To understand the effects of how the housing crisis of 2007 affects low-income families today, one must first understand what sparked the crisis and what the crisis was. Beginning in the 1990s, but quickly accelerating after the year 2000, the price on housing rose at a much higher rate than ever before. These houses were primarily located along both coasts of America, especially in selective metropolitan areas such as California and Florida. The boom in the prices of houses led to a massive increase of mortgage lending through banks for investors and new homeowners. The rising cost of housing caused a large quantity of people to take out unorthodox, risky, and larger mortgages than ever before, which only helped to fuel the housing bubble (Schwartz, 2010, p.16-19). .
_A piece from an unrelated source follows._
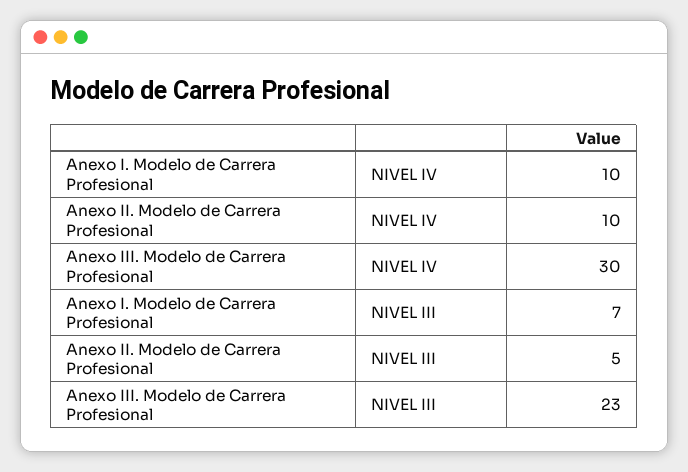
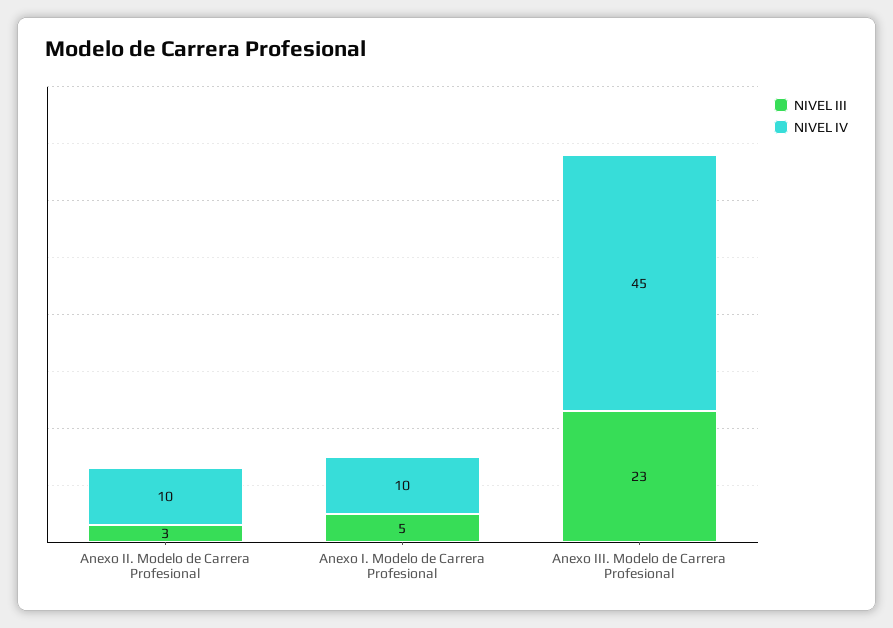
NIVEL IV, Anexo III. Modelo de Carrera Profesional: 30 -> 45
NIVEL III, Anexo I. Modelo de Carrera Profesional: 7 -> 5
NIVEL III, Anexo II. Modelo de Carrera Profesional: 5 -> 3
There is a compilation of new banking policies that helped fuel the housing bubble, which eventually made the bubble burst. There was not one issue, but multiple issues that ultimately contributed to the failure of the housing market. One big issue in the increase of housing prices was the lack of down payment. Before the housing bubble started, it was custom to pay 10% to 20% of the said housing price, and then pay off the rest in the coming years; however, during the bubble, it was common to pay 5% or even 0% down payment, otherwise known as zero down financing (Robertson, 2012). Banks and borrowers believed that they could depend on their home as a viable investment for the future. This belief set up for imminent danger in the future. It wasn't before long that prices of houses began to peak and fall, causing many problems for borrowers with little to no equity on their homes. Between the years 2002 and 2006, housing prices soared exponentially like never before(Schwartz, 2010, p.17). .
As the prices of housing increased, buyers and lenders had to find new financing strategies to make things more affordable in order to attract buyers.